After working for (and mentored by) an entrepreneur for 4 years, I had come to learn the value of “knowing what you don’t know.” As eager as I was to build something of my own, I was still painfully aware that I didn’t have all the answers. I had taken the leap, I was a glorified freelancer, and in order for me to become a successful entrepreneur, I still had many hard lessons to learn.
So, I made an extreme effort to talk to as many successful individuals and business leaders as I could find: family friends, friends of friends, even clients I was ghostwriting for. We’d wrap up a call, and then before hanging up, I’d say, “Hey, do you mind if I pick your brain on something real quick?”
One of the biggest questions I had was how to effectively start a business.
I’d heard horror stories about people who had started companies with their best friends. My mentor of four years told me how, in his late twenties, him and one of his closest friends had built an incredible profitable lead gen company — only for his friend to steal money behind his back. Another family friend told me how him and his closest childhood friend had started a trading firm together, only to end up in court against one another five years later.
“Who is going to be the majority owner?” he asked me, inquiring about my business idea.
“I was thinking Drew and I would split it, 50/50,” I said.

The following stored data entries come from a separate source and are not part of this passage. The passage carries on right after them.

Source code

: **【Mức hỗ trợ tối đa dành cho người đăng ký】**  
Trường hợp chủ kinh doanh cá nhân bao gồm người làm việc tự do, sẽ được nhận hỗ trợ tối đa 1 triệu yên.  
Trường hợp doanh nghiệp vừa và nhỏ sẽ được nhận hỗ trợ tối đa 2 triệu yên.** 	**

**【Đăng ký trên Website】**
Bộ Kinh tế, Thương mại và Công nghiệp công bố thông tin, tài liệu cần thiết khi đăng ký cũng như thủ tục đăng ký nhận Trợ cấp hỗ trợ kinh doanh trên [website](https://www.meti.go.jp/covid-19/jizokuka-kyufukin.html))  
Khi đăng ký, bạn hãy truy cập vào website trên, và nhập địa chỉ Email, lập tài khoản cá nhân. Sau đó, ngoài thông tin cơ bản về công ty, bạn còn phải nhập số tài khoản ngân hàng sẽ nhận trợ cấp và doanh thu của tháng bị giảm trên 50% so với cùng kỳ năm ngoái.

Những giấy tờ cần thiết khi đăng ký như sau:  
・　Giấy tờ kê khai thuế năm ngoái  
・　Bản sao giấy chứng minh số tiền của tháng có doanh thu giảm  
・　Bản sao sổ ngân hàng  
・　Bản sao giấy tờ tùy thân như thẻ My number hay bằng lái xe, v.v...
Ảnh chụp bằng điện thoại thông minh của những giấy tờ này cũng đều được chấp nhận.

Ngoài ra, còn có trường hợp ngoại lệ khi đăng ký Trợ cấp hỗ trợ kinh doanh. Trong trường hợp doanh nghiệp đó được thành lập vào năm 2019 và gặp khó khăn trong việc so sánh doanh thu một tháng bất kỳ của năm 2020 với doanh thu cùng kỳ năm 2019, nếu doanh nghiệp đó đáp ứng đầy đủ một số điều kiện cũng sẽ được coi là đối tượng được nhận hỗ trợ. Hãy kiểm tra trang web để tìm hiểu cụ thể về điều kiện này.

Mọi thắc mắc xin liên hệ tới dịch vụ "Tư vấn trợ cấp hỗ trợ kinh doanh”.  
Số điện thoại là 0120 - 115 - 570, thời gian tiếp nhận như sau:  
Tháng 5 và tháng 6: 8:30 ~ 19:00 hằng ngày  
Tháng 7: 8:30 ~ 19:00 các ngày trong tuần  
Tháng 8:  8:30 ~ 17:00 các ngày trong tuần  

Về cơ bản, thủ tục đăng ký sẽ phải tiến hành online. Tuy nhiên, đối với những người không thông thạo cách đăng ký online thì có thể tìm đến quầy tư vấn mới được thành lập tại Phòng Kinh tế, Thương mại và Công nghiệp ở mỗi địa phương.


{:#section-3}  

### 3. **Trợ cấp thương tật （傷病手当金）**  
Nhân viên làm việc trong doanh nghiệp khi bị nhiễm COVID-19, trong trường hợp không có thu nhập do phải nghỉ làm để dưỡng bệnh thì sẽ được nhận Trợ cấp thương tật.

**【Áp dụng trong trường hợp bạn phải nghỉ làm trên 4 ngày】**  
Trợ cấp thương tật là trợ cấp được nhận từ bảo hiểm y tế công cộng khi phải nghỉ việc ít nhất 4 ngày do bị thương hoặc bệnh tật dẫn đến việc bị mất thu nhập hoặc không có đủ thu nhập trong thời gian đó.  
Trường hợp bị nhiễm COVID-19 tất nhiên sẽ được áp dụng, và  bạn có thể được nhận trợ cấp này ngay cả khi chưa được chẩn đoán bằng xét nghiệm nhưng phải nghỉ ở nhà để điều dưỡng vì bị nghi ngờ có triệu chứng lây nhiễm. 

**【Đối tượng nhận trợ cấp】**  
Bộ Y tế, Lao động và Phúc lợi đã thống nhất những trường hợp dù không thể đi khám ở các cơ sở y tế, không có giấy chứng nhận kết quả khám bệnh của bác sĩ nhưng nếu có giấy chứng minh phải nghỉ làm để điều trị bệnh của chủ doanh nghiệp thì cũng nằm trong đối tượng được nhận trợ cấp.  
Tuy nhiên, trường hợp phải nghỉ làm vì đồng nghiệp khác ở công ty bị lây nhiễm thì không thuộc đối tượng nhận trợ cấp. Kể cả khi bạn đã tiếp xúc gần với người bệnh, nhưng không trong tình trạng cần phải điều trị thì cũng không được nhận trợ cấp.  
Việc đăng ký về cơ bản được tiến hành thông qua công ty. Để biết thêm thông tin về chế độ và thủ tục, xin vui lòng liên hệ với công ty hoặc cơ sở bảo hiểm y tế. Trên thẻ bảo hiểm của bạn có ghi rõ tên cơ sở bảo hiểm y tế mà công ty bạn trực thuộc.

The man shook his head and said, “50/50 splits are dangerous.” He then proceeded to ask me whether I felt I was bringing more to the table — whether I deserved more than 50%.
And honestly, I probably could have made a case for how I deserved more of the company. I was the one who had taken the leap first. I was the one who had spent 4 years building an influential personal brand in this space. I, I, I.
“I don’t want more than 50%,” I told him — and that was the truth.
In my mind, a decade of memories played over and over again: Drew driving 7 hours from Missouri, through the middle of the night, to pick me up at my parents’ house when I was 19 years old; Drew and I living in a run-down fraternity house together for that entire summer, making music; Drew and I getting locked in the University of Missouri library because we hadn’t heard them closing for the night and we were in the middle of brainstorming the name of our first company, homeGrown Instrumentals; Drew and I sitting on the porch of that rundown fraternity house every night for 3 months, talking about the strained relationships we had with our families; Drew and I doing trips back and forth from Atlanta to Chicago just to hang out, make music, and maintain our friendship.
All relationships in life worth keeping are 50/50. And I knew if I had asked for more than my fair share, we would stop treating each other equally — which wouldn’t lead to the best possible product, service, and company.
This was something we both learned very early on, making music together.
Just because I come up with the melody of the song, doesn’t mean I “own” more of it. We’re collaborating. We’re in the room, together. We’re shaping the idea, together. Some songs, I add more layers. Other songs, he builds practically the entire thing and all I do is add two piano note accents — but those accents end up tying the whole thing together. But we learned, as 19-year-old kids who wanted to become a “production duo,” that if we nickel-and-dimed each other, we would only distract ourselves from what truly mattered: the music.
I wanted that exact same dynamic to carry over into our business endeavors.
So, we split everything 50/50. And it worked.
As a founder, I will be the first to admit that everything we’ve built, we built together.
I might have taken the leap first, but Drew followed — and then ended up pushing me during times I started to doubt myself.
I might have built the personal brand, but Drew was the one who came up with our entire outreach and sales strategy.
I might have been “the words guy,” and come up with the core of our message, but Drew challenged it, and edited it, and helped refine it. And then he built a website for it to stand on. And then he designed us a logo, and business cards, and a million other things I wouldn’t have known how to do.
When we weren’t sure who our second hire should be, and I hesitated hiring anyone at all, Drew was the one saying, “We’ve already taken one leap — let’s leap again!”
I realize there are circumstances when founders seek co-founders and there is an equity difference, but I’m not one of those founders. I believe founders are a 2v2 team. I believe they have different responsibilities, and should have different skill sets, but that relationship cannot and should not be quantifiably different. And if the dynamic is quantifiably different, you’re not founder & co-founder.
You’re founder & expert level employee who has equity in the company.
Those two dynamics are not the same.
So, if you want to build the best possible product, and more importantly, you want to build the best possible and longest-lasting working relationship, split ownership 50/50.
After all, you’re building it together.